Is it a stretch to push my assumptions about an upcoming global energy war to predictions of impending space colonization efforts and the fracture of such a structure after a single generation? Perhaps. But I feel quite confident that history demonstrates the dynamics outlined above to be entirely reliable and predictive influences upon geopolitics. One of those influences is obvious and totally inescapable: we’re running out of [name something] and as we’ve already conquered Earth, we can only look to places other than Earth to find more of [name something].
This transition will be no different from what happened after the discovery of the New World, but it certainly will have a different feel to us — because we will be the actors doing things immediate to us not students studying the changes from the perspective of history. The people of the 16th century thought it was absolutely ridiculous to propose that colonies would stand in America, and further thought it so ridiculous to assume they would take on a national character and identity that it was never seriously considered. So if you think the idea of broad-based space colonization and the eventual rise of non-Earth centric political and social systems ridiculous you stand with the majority of 16th-century thinkers, which is not bad company really — they were smart, just wrong.
In this I disagree with Naom Chomsky’s opinion that global hegemony is the doom of humanity as he asserts in his scary, somewhat anti-American book Hegemony or Survival because he assumes the struggle for hegemony is ultimately a nationalist goal in opposition to survival rather than a survivalist struggle among nations. Further, he ignores the next step in energy accumulation: space.
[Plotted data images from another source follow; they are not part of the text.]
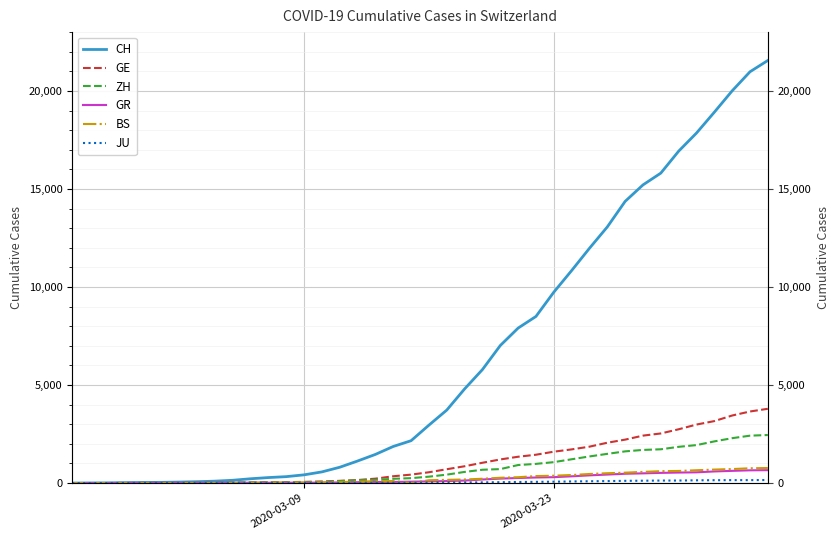

What is the difference between the maximum and minimum values in the BS series?

767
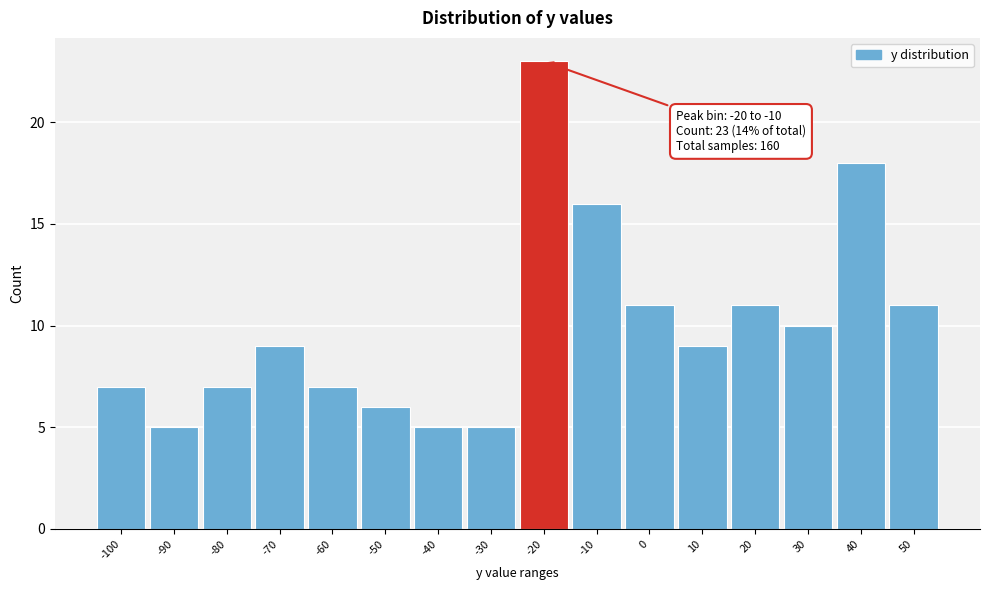

Reading left to right, what are all the values shown in this chart?

-100=7	-90=5	-80=7	-70=9	-60=7	-50=6	-40=5	-30=5	-20=23	-10=16	0=11	10=9	20=11	30=10	40=18	50=11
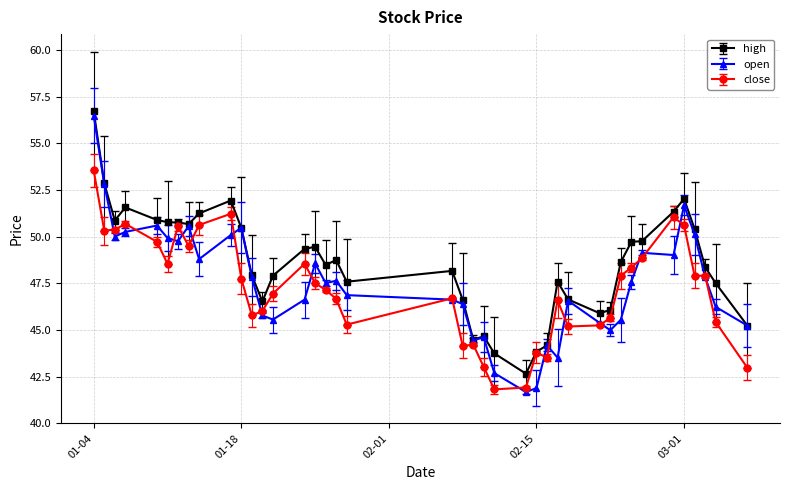

True or false: high has more than 2 interior local peaks.

True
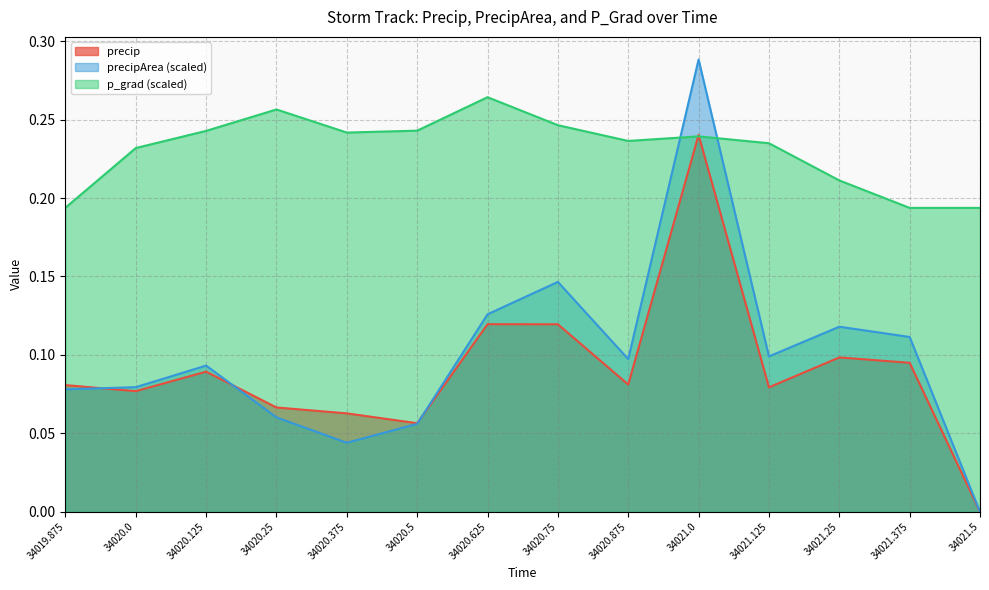

The value of p_grad at 34021.125 is 0.2. True or false?

True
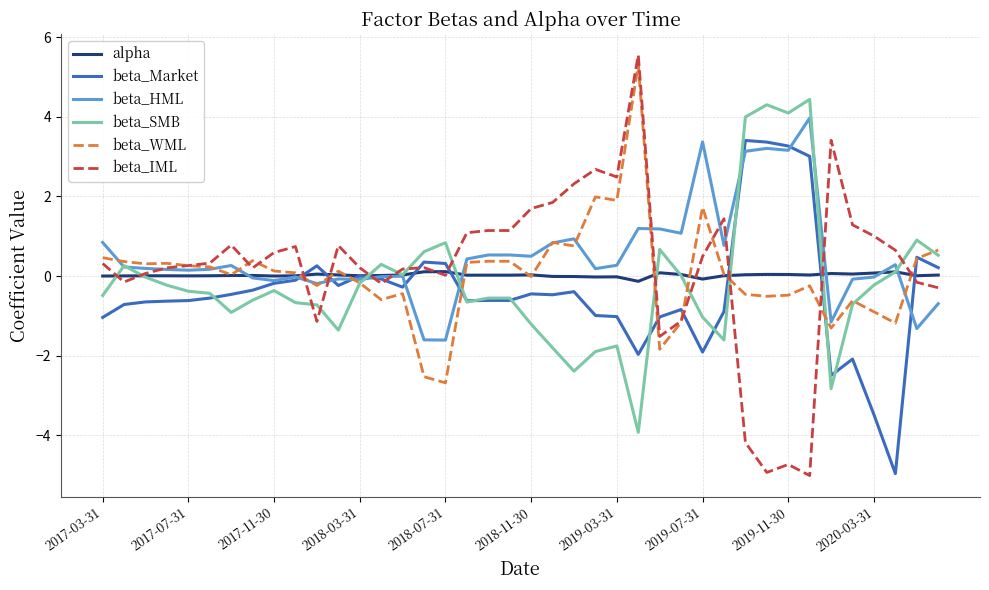

How many times do beta_SMB and beta_IML cross each other?

13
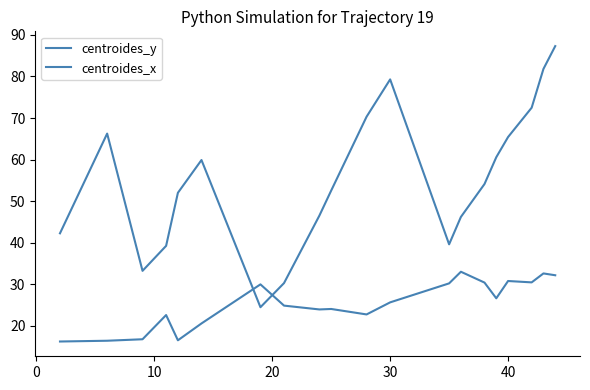

Is this an area chart (filled region under the line)?

No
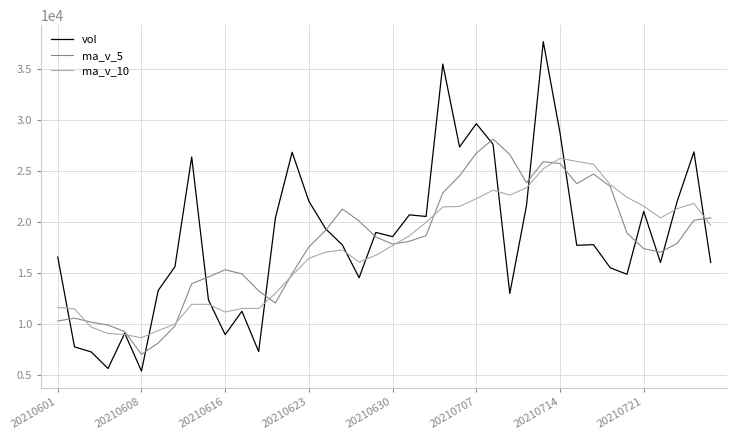

List the series in order of their peak value, lowest first.

ma_v_10, ma_v_5, vol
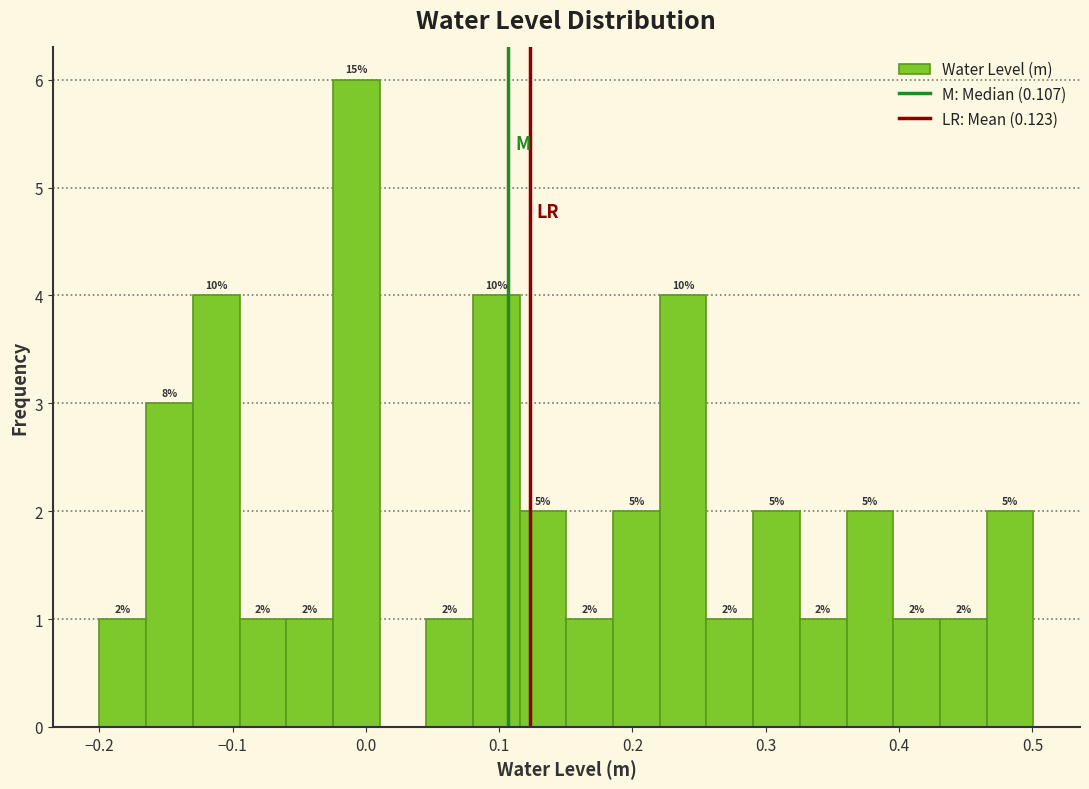

Read against the x-axis, roughly where is the centre of the tallest bar?

-0.01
People have very little faith in the ability of Man to conquer space but I firmly believe that humans are too smart to give over and die out save some huge, unpredictable cataclysm (Islamic-driven nuclear destruction, a massive asteroid impact prior to sustained colonization, etc.).
I will develop this idea a bit further eventually, but I wanted to put out a broad-stroked view now and see what folks think of it. There are several aspects of the coming changes that are significant of themselves — particularly to the most leading of nations — such as land use policies, energy use policies, mechanical and caloric energy collection and transmission policies and technologies, space domination and research/exploration, and societal shifts. These are all closely related and will become even closer as time goes on. Since I’m not a sponsored writer or anything I hope I can get the free time to do some in-depth study of events and touch on each factor and related ideas as they become more distinct in my mind.